Paradise
Paradise Tolarno Galleries
18 June – 30 July 2011
Paradise combines ethnographic and other curio postcards collected over the past 15 years by the artist. The postcards are incorporated into sculptural elements from neon and rare wood species as well as lacquered monument objects.
MCA, Sydney, curator Glenn Barkley is writing an accompanying essay that will be available soon.
The following images are a selection of the exhibition. Please go to ‘Installation and Sculpture’ in the drop down menu of the website and then ‘Paradise’.
- Union Jack, 2011 Rare postcard, sapele, and neon. 39 x 43 x 12 cm
- Union Jack, 2011 Rare postcard, sapele, and neon. 39 x 43 x 12 cm
- Monument 4, 2011 Black lacquer and timber. 87 x 134.5 x 28 cm
- Monument 2, 2011 Black lacquer, wood, perspex, neon, mirror and wire. 38 x 99 x 87 cm
Review in Broadsheet, Melbourne. By Dan Rule, 29th June 2011
Brook Andrew’s latest exhibition at Tolarno Galleries sees the Melbourne based artist use rare, ethnographic postcards and neon to continue his traversal of unacknowledged histories and the colonial gaze.
Recent works such as his wonderfully oxymoronic Jumping Castle War Memorial, which showed at the 17th Biennale of Sydney in 2010, attempted to prize open public discussion and recognition of peoples displaced by invasion, colonialism and diaspora by making the entry point to such a discussion playful and fun. The jumping castle, which was covered in a bold black and white print referencing Andrew’s Wiradjuri heritage, didn’t just evidence the artist’s want to unearth cultural baggage, but to jam with materials, signifiers, surfaces and syntax in the process.
Though operating in a completely different scale and context, wandering amid the vibrantly coloured neon light that bathes Andrew’s new collection of assemblages at Tolarno – somewhat ironically titled Paradise – one can’t help but be drawn in by this very fascination with muddling content, materiality and form.

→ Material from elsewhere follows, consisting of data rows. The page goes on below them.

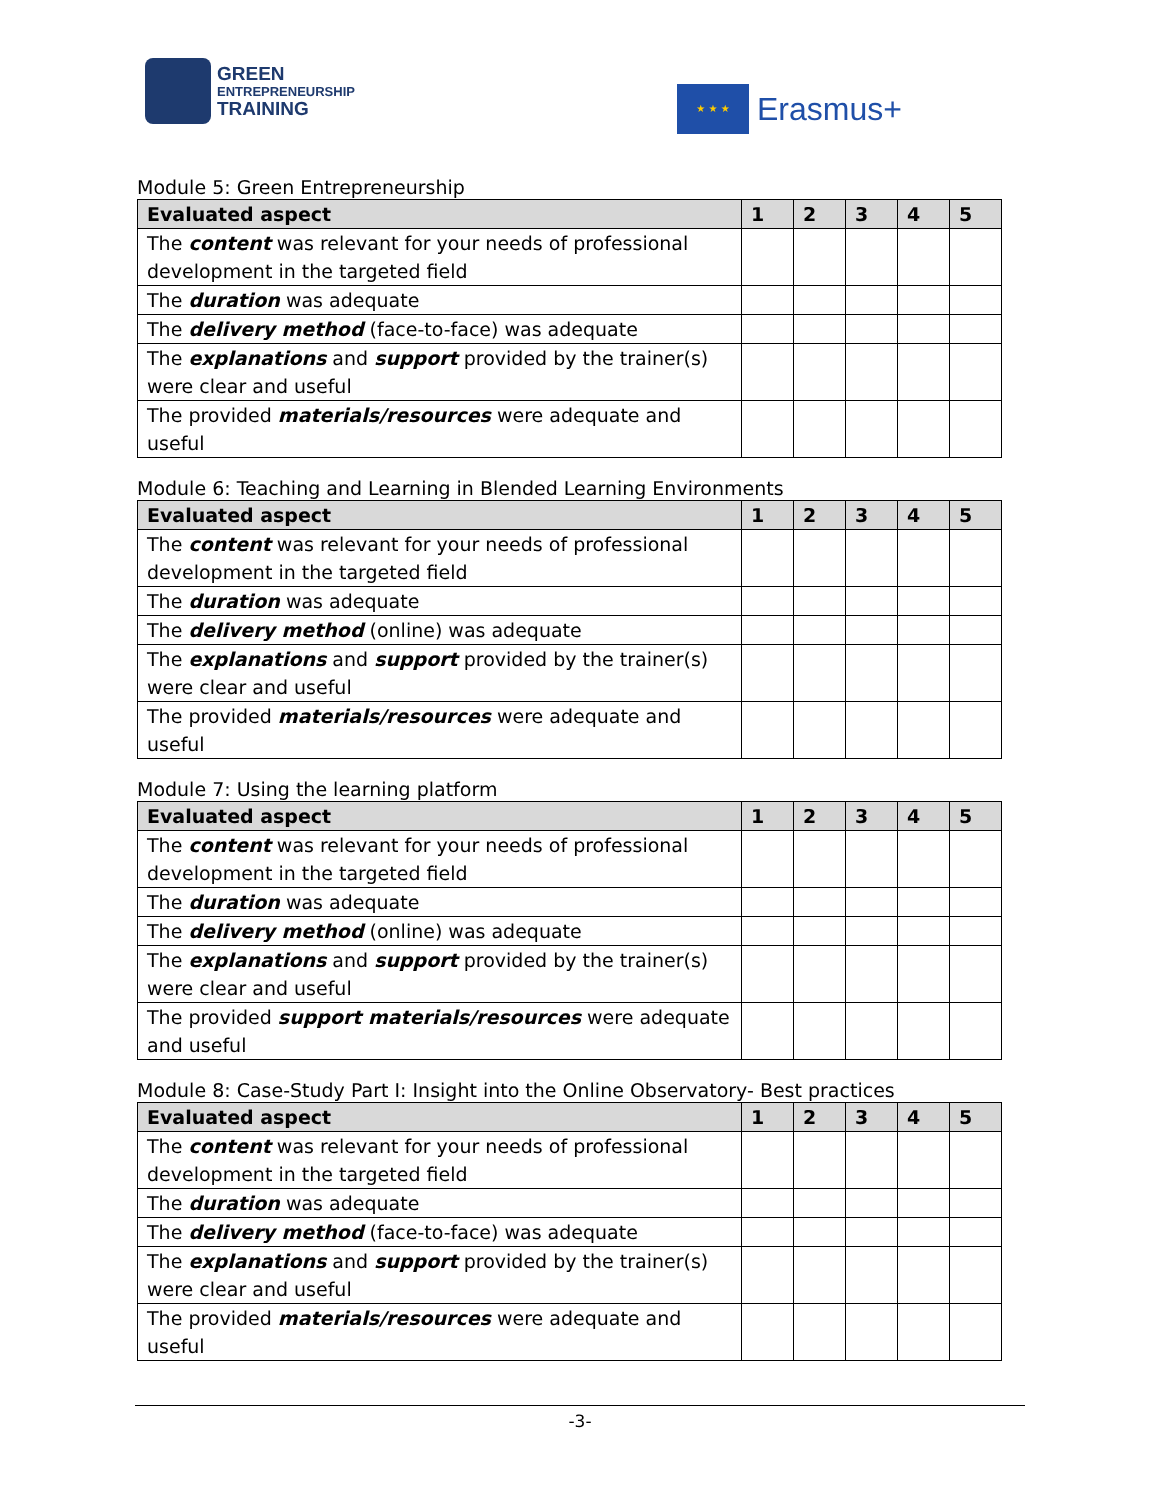GREEN
ENTREPRENEURSHIP
TRAINING
★ ★ ★
Erasmus+
Module 5: Green Entrepreneurship
| Evaluated aspect | 1 | 2 | 3 | 4 | 5 |
| --- | --- | --- | --- | --- | --- |
| The content was relevant for your needs of professional development in the targeted field | | | | | |
| The duration was adequate | | | | | |
| The delivery method (face-to-face) was adequate | | | | | |
| The explanations and support provided by the trainer(s) were clear and useful | | | | | |
| The provided materials/resources were adequate and useful | | | | | |
Module 6: Teaching and Learning in Blended Learning Environments
| Evaluated aspect | 1 | 2 | 3 | 4 | 5 |
| --- | --- | --- | --- | --- | --- |
| The content was relevant for your needs of professional development in the targeted field | | | | | |
| The duration was adequate | | | | | |
| The delivery method (online) was adequate | | | | | |
| The explanations and support provided by the trainer(s) were clear and useful | | | | | |
| The provided materials/resources were adequate and useful | | | | | |
Module 7: Using the learning platform
| Evaluated aspect | 1 | 2 | 3 | 4 | 5 |
| --- | --- | --- | --- | --- | --- |
| The content was relevant for your needs of professional development in the targeted field | | | | | |
| The duration was adequate | | | | | |
| The delivery method (online) was adequate | | | | | |
| The explanations and support provided by the trainer(s) were clear and useful | | | | | |
| The provided support materials/resources were adequate and useful | | | | | |
Module 8: Case-Study Part I: Insight into the Online Observatory- Best practices
| Evaluated aspect | 1 | 2 | 3 | 4 | 5 |
| --- | --- | --- | --- | --- | --- |
| The content was relevant for your needs of professional development in the targeted field | | | | | |
| The duration was adequate | | | | | |
| The delivery method (face-to-face) was adequate | | | | | |
| The explanations and support provided by the trainer(s) were clear and useful | | | | | |
| The provided materials/resources were adequate and useful | | | | | |
-3-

A series of rare postcard diptychs encased in blocky, almost art-deco-like frames and bordered by lurid neon line one wall. While the visual device is striking on its own, it’s the intertwined histories the postcard diptychs conjure that give them their power. Indeed, each neighbouring image engenders what seems a different cultural narrative. But linkages emerge. Indigenous peoples rendered via the colonial gaze of the exoticiced other – or ‘noble savage’ – are mirrored by Western agents of displacement; be it the log truck, the oil well or the fighter plane. It’s a missive of acknowledgement, cause and effect all in one.
Another series of larger neon, wood and photographic wall works montage images of Indigenous peoples cast in the role of circus freaks. It’s fascinating and horrifying all at once. A tower of cardboard blocks that dominates the centre of the space – each brightly coloured side printed with a melange of photographs – seems a monument to the malleability of history and identity.
There are further mixed messages; a slick, glossy, lacquered light box positioned on the floor exudes a cool, blue, neon glow. Peering down toward the light, tiers indecipherable neon text seem to repeat and mirror for eternity. That the text, when translated from Waradjuri, actually reads “I see you” adds a poignant layer of meaning. Even an artwork, to be bought and sold on the commercial art market, is complicit to the throes of history.
The work, titled Monument 4, speaks volumes about the mastery of Andrew’s practice. His work inhabits and embodies seemingly disparate aesthetic forms only to gently seduce and draw us to their crux. We stroll amid neon lights and gleaming objects, but even objects bare witness. Via subtle, playful and colourful hues, Andrew shifts the gaze firmly back on us.